CMU names new president from within

February 15, 2012 | God at work in the Church | Number 4
By Rachel Bergen | National Correspondent
Cheryl Pauls takes over as CMU president on Nov. 1.

When Cheryl Pauls takes over the reins from Gerald Gerbrandt, Nov. 1, as president of Canadian Mennonite University, she will guide the institution from a different academic discipline and from a different historical narrative.

Pauls, a CMU professor of piano and music theory, was named by the board of governors early this month after more than a year-long search for a successor to Gerbrandt, 65, who retires on June 30 after nearly 12 years as the university’s founding president.  His field is biblical studies, something to which he will return after a year in retirement, he says.

Pauls, growing up in eastern Ontario but making her adult home in Manitoba for the past 29 years, comes out of the Mennonite Brethren historical stream while Gerbrandt, son of the late well-known Mennonite Church leader Henry Gerbrandt, grew up in a Russian Mennonite church setting in southern Manitoba. The younger Gerbrandt, familiar with the tensions of the Mennonite merger that brought together the three predecessor schools forming CMU, was well equipped to guide the new university through the thickets of its early development.

Pauls, the beneficiary of this success, says her primary imperative “is to support and sustain the impulse of the university’s mission so that it resonates both within and beyond the institution, and to work collaboratively to sustain the will and the capacities of our CMU community to achieve the university’s strategic goals and mission.”

Gerbrandt, always careful to nurture the church-university relationship, said in a 2004 paper on Scholars as Servants of the Church, that “the Anabaptist tradition would suggest that Christian scholars should do their research in continual dialogue with the larger community in the church.”

He prided himself with the high percentage of Mennonite students in the early years, telling a Winnipeg Free Press reporter that “in 2000, two-thirds of the students were Mennonite.  Today, that’s more like 40 percent, though the Mennonite numbers have not decreased.”

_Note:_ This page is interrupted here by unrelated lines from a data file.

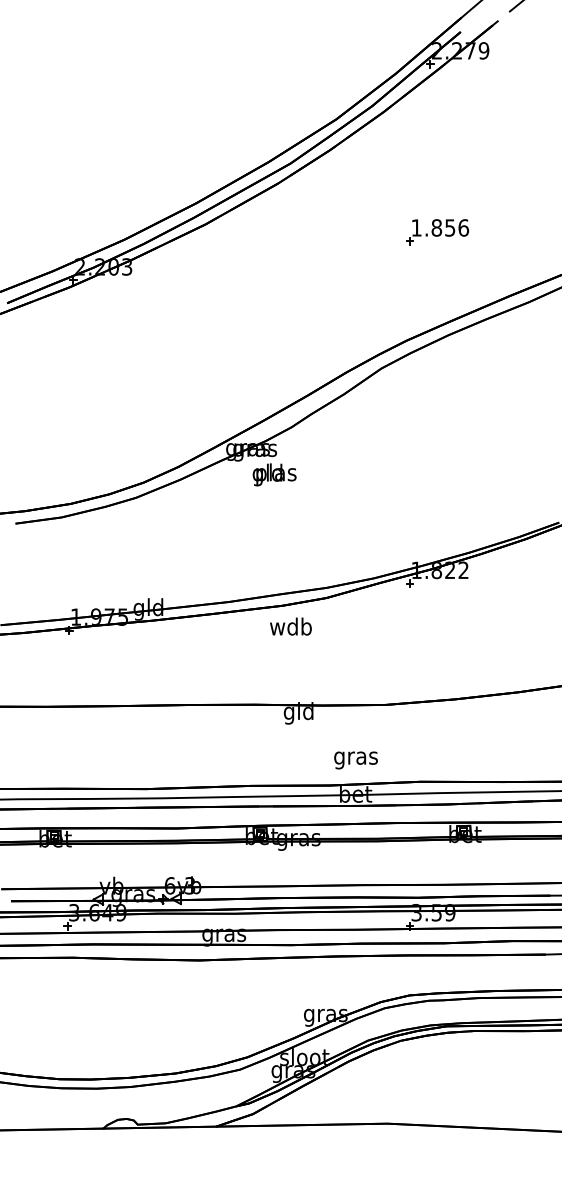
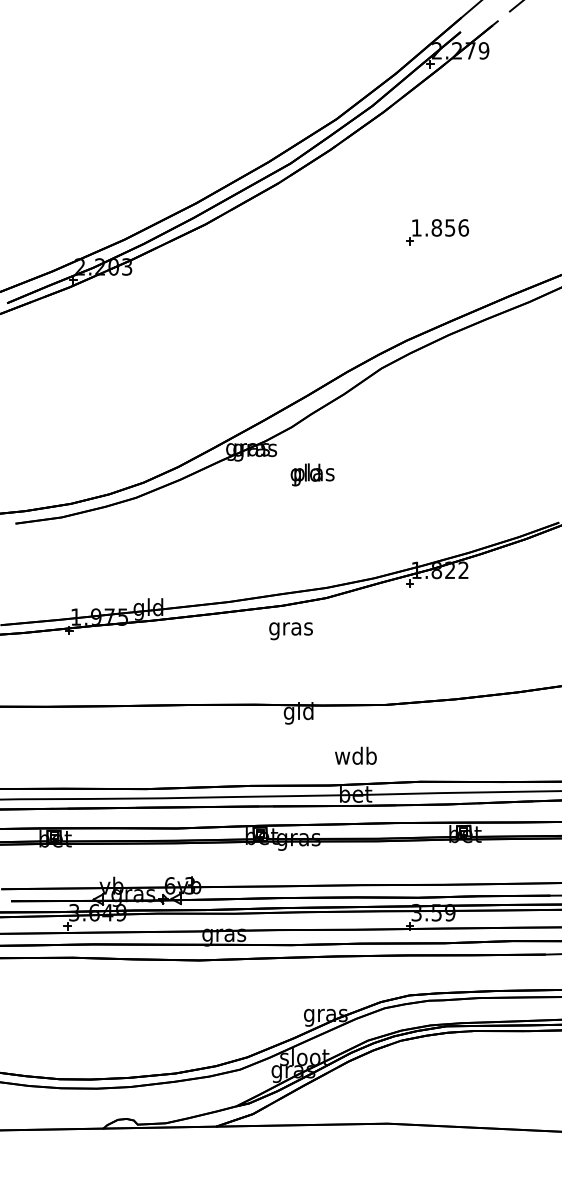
text at (274, 474) position: (274, 474) -> (312, 474)
text at (290, 628): wdb -> gras
text at (355, 757): gras -> wdb
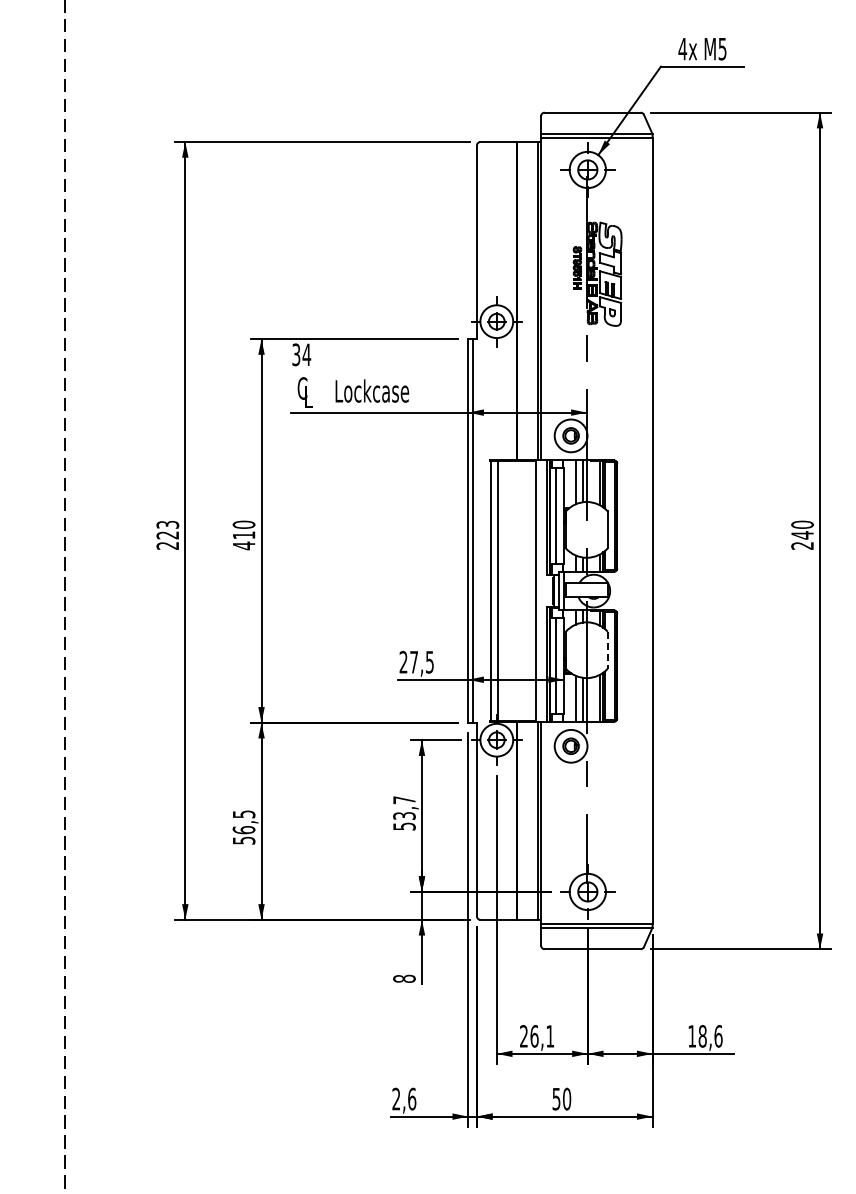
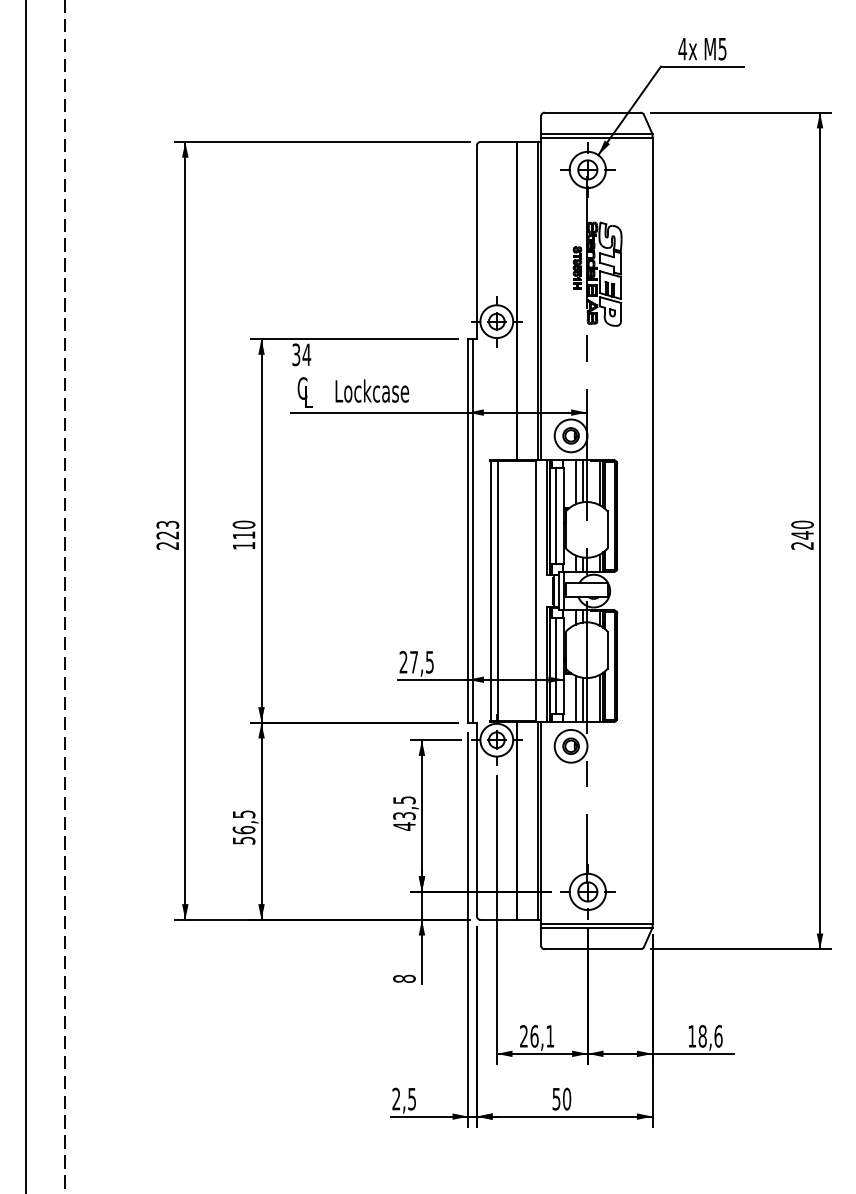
text at (244, 545): 410 -> 110
line at (25, 596): none -> present
line at (607, 650): dashed -> solid
text at (404, 813): 53,7 -> 43,5
text at (412, 1098): 2,6 -> 2,5
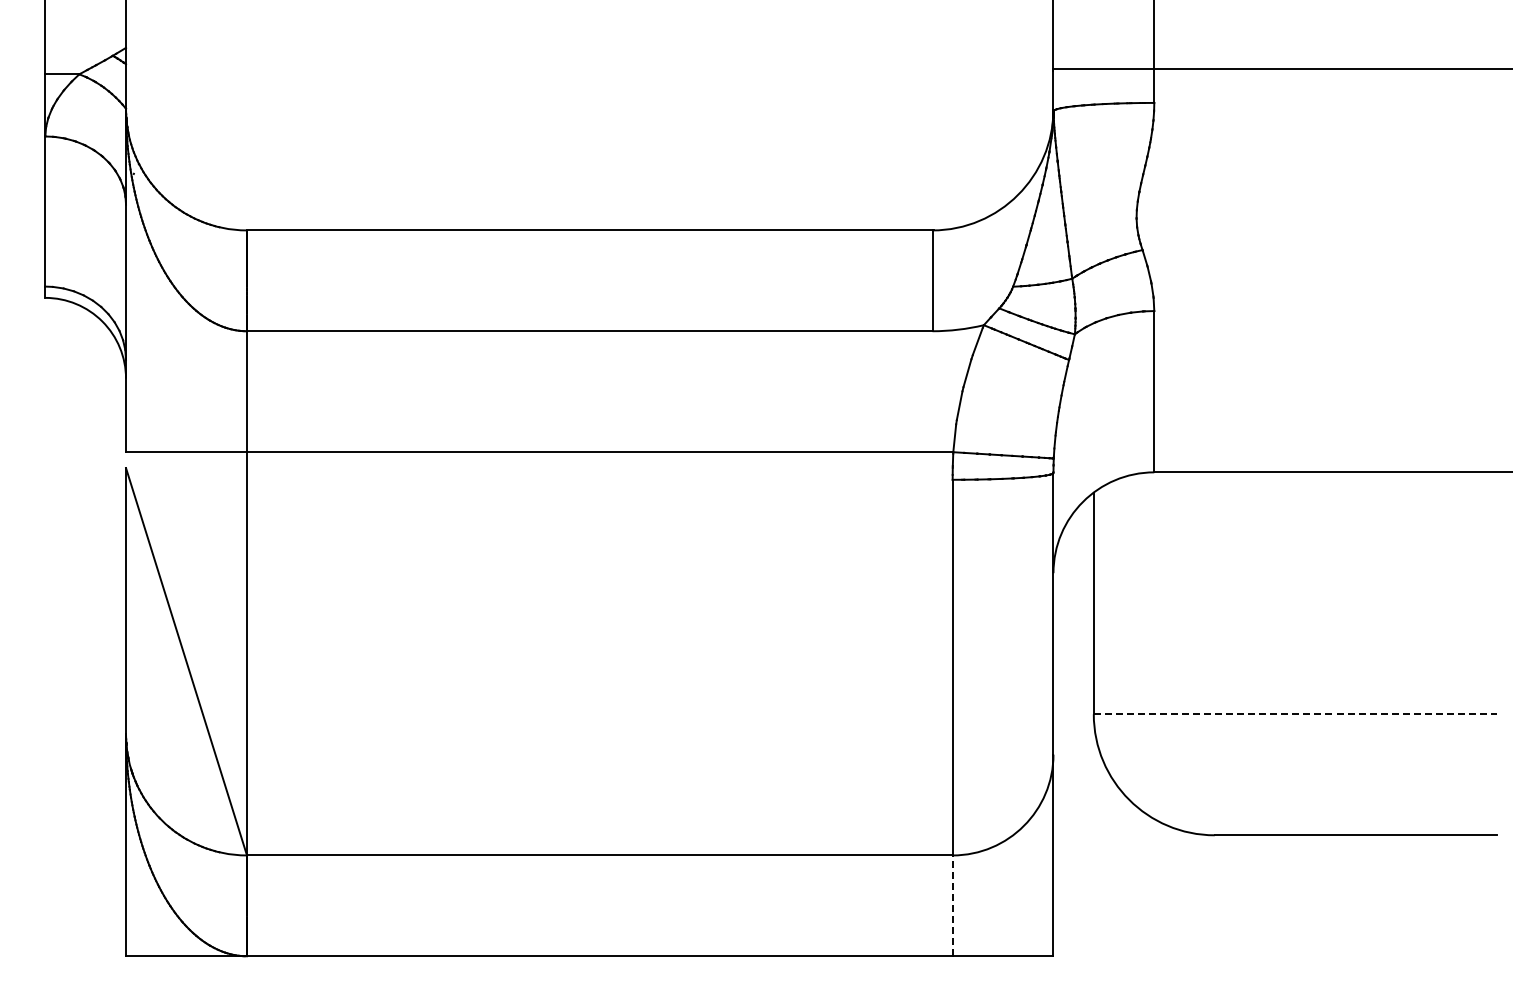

Pauls, wanting to now extend both the reach of the university and conversations across the disciplines, claims that CMU “has found a way of interfacing with them. Whether it’s about the Occupy movement or Bill C-10, the Omnibus crime bill, CMU is the place where people can grapple with these issues together.”  

She also hopes to strengthen the disciplines by pushing for students to be required to take courses in certain areas. “Communication and Business, for instance: I’d like to see that every student is required to take a public speaking course. To then be working with students in learning good stewardship and good money management.”

A well-established solo and collaborative pianist, known particularly for performances of new music and for multi-media worship events, Pauls has also undertaken research projects focused on the interface of studies in music theory and performance with those in memory, physiology, liturgy, and cultural expression.

Pauls’ administrative and leadership gifts have been recognized and utilized throughout her time at CMU. From 2000 to 2007 she served as coordinator of the music department, and played a key role in program development. Since 2008 she has been chair of the Shaftesbury Campus and member of the President’s Council. Her keen sense of performance resulted in her regularly playing a lead role in planning major public events.

The search committee for the new president, led by Chair Ron Loeppky, began its work in the fall of 2010, saying it cast a wide net, advertised extensively, and received interest from across North America. “We’re absolutely delighted with Cheryl Pauls’ qualities, enthusiasm, energy, and vision,” says Loeppky, who noted her nomination came from multiple sources.

“She was recognized both internally and externally for her special gifts and abilities in leadership. Given her commitment to the institution, her passion for what CMU is and can become, her vast talents, and the personal leadership gifts she brings, our committee feels she is well positioned to serve this institution.”

Gerbrandt plans to take a year off after he retires to write a commentary on Deuteronomy and also to do some travelling in Jerusalem. After his year off, he plans to return to CMU to teach, because CMU has a policy that retired professors can return for five years to teach at one-third time.

—with files from Dick Benner and Nadine Kampen.

Cheryl Pauls takes over as CMU president on Nov. 1.